Sequel to Jones’ sword-and-sorcery debut, The Desert of Souls (2011), set in the civilized, tolerant Middle East of the 8th-century caliphate.
First-person narrator Capt. Asim and learned scholar Dabir, our demon-fighting protagonists, are living quietly in Mosul as an unprecedentedly severe winter, with frigid temperatures and deep snows, grips the land. Then a beautiful and frightened young woman, Najya, arrives, claiming that she was kidnapped by sorcerers, drugged and subjected to a terrifying magic ritual. Dabir suspects she has been deliberately contaminated by an ancient spirit somehow connected to the unnatural weather. When one of Najya’s pursuers shows up, Asim fights him off only with great difficulty: Their antagonists, it seems, are a cabal of sorcerers out of ancient legend, the Sebitti, immortal and with terrible powers.
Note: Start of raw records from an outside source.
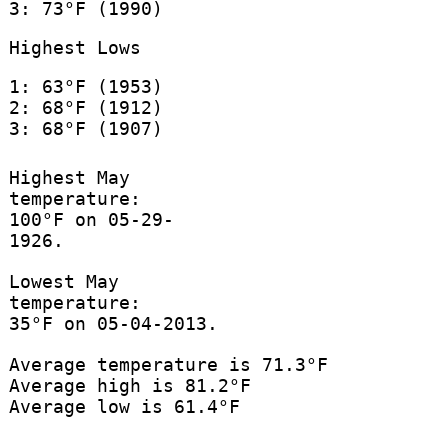
3: 73°F (1990)
Highest Lows
1: 63°F (1953)
2: 68°F (1912)
3: 68°F (1907)
Highest May
temperature:
100°F on 05-29-
1926.
Lowest May
temperature:
35°F on 05-04-2013.
Average temperature is 71.3°F
Average high is 81.2°F
Average low is 61.4°F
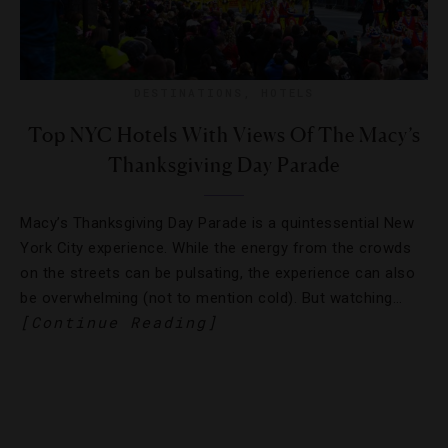
DESTINATIONS
,
HOTELS
Top NYC Hotels With Views Of The Macy’s
Thanksgiving Day Parade
Macy’s Thanksgiving Day Parade is a quintessential New
York City experience. While the energy from the crowds
on the streets can be pulsating, the experience can also
be overwhelming (not to mention cold). But watching…
[Continue Reading]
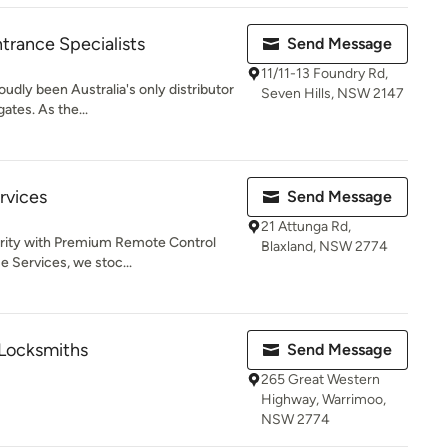
rance Specialists
Send Message
11/11-13 Foundry Rd,
oudly been Australia's only distributor
Seven Hills, NSW 2147
ates. As the...
rvices
Send Message
21 Attunga Rd,
urity with Premium Remote Control
Blaxland, NSW 2774
 Services, we stoc...
 Locksmiths
Send Message
265 Great Western
Highway, Warrimoo,
NSW 2774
The spirit that threatens to consume Najya urges her to locate a set of hidden ancient magical weapons, the bones of the title, that the Sebitti need to do—something. To fight the Sebitti, Asim and Dabir must form an alliance with Lydia, a powerful and treacherous Greek sorcerer with whom they clashed in the previous adventure. To confuse matters even more, the Sebitti are not united in their desires, and other powers exist that oppose them, or some of them. Jones works it all out to his own satisfaction at least, but probably not that of his readers, who likely will remain uncertain about who’s who and what any of them really want. Still, characters and backdrop are agreeably developed with plenty of magical battles thrown in.
Shortcomings and all, a thumbs-up for series fans.